# Tananger/Lapithus/Pepper



## vicvol1 (22 Sep 2019)

Just out of curiosity: Remember the letter some received from Lapithus regarding the miscalculation of arrears, did anyone ever get their business sorted? Now it’s Pepper who are dealing on behalf of Tananger, is it business as usual? I am still stuck in dealing with them, they seem to have little recollection about my home, receivership etc. I hope things improved for those who were trying their best to hold on to their homes.


----------



## Thresa (8 Oct 2019)

I am having the same problem with Pepper re Tanager.I am not sure if they don’t know what they are doing about my affairs or they are been instructed to behave in such a way.I heard Tanager have there loan book up for sale that could be the issue.Have you for found them to be extremely evasive when questioned about anything to do with Tanager?


----------



## vicvol1 (22 Oct 2019)

Hi Thersa. Yes, it’s like they have no idea of previous dealings with Lapithus. They are evasive and don’t wish to address the arrears miscalculation, etc. Extremely frustrating. I didn’t hear about Tananger selling on but not surprised. I bet they can’t wait to get out. Hopefully your get sorted, this is going on years now.


----------



## Metatron (25 Oct 2019)

Hi everyone,

Thought that this would be useful information for this site. My friend just received notification today that Tanager DAC have agreed to sell their mortgage onto Pepper !


----------



## girlonamission (25 Oct 2019)

Yes, I just received the letter. See attached


----------



## girlonamission (25 Oct 2019)

Tanager have sold on to Pepper. See attached letter


----------



## Metatron (25 Oct 2019)

vicvol1 said:


> Just out of curiosity: Remember the letter some received from Lapithus regarding the miscalculation of arrears, did anyone ever get their business sorted? Now it’s Pepper who are dealing on behalf of Tananger, is it business as usual? I am still stuck in dealing with them, they seem to have little recollection about my home, receivership etc. I hope things improved for those who were trying their best to hold on to their homes.



Hi vicvol1,

I am having issues with Start Mortgages (originally Nua Homeloans) my friend referred me to a company called Adeptum Limited, He is using them to tackle Tanager DAC about the miscalculation of arrears (mentioned by you above )  along with a number of other issues specific to Bank of Scotland. Now it appears that Tanager has jumped ship.


----------



## Thresa (25 Oct 2019)

Thank you Vicvol- for answering me.I have been treated very badly by Tanager and now Pepper will not answer any of my letters or return my calls.
They refuse to give me anything in writing are they allowed by the code of conduit to behave in this way.They have not formally informed me they have bought my loan either.


----------



## vicvol1 (26 Oct 2019)

Goodness, now it’s Pepper... will it make any difference? Thresa, I recommend that you get some legal advice concerning all this. They have treated most of us with utter contempt. I doubt if Pepper will be any different.


----------



## Thresa (26 Oct 2019)

Pepper are totally vague beyond belief.I was thinking of making a complaint to the Ombudsman as they have not followed correct procedure.I have a final response. It’s a legal mire which I can’t afford to fight myself!


----------



## Metatron (27 Oct 2019)

Thresa said:


> Pepper are totally vague beyond belief.I was thinking of making a complaint to the Ombudsman as they have not followed correct procedure.I have a final response. It’s a legal mire which I can’t afford to fight myself!

Dataset extract>

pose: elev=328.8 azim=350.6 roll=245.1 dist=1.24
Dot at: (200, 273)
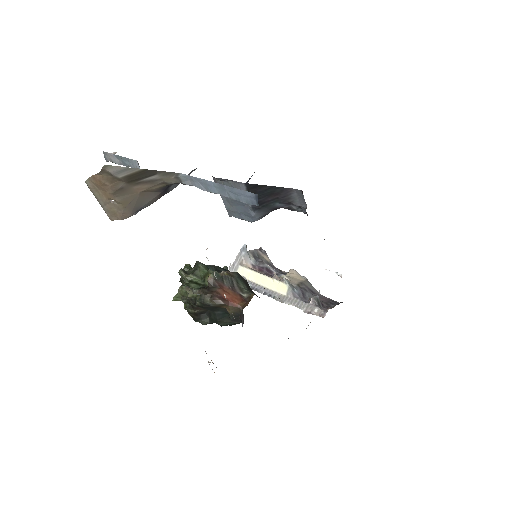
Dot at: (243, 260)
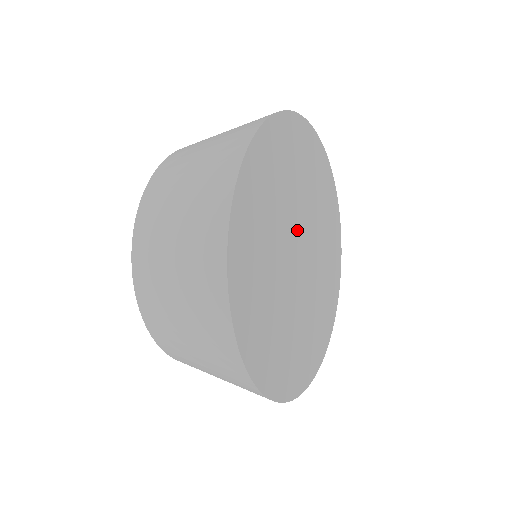
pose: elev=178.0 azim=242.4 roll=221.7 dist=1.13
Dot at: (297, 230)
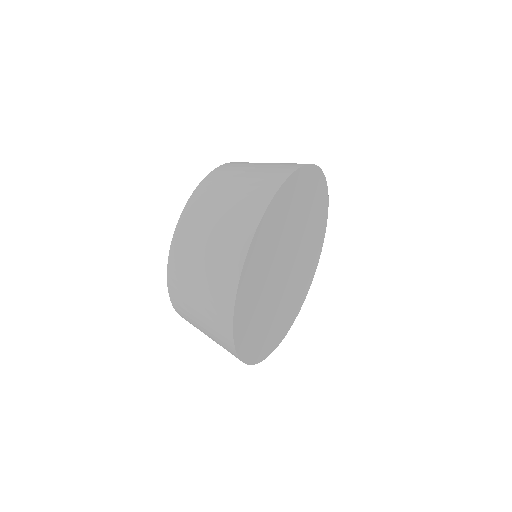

Jobs>
[a] Reproduce the portion of the forum thread from "Thank you Vicvol- for" up to and including "be any different.".
[b] In the listing, rewrite the lines from the one with "pose: elev=178.0 azim=242.4" up to and including the last line, replacing "Dot at" with "Marker at" and changing nothing else. Give only these lines, without the pictures.
The forum thread and the listing have no connection to each other.

Solutions for each task>
[a]
Thank you Vicvol- for answering me.I have been treated very badly by Tanager and now Pepper will not answer any of my letters or return my calls.
They refuse to give me anything in writing are they allowed by the code of conduit to behave in this way.They have not formally informed me they have bought my loan either.


----------



## vicvol1 (26 Oct 2019)

Goodness, now it’s Pepper... will it make any difference? Thresa, I recommend that you get some legal advice concerning all this. They have treated most of us with utter contempt. I doubt if Pepper will be any different.

[b]
pose: elev=178.0 azim=242.4 roll=221.7 dist=1.13
Marker at: (297, 230)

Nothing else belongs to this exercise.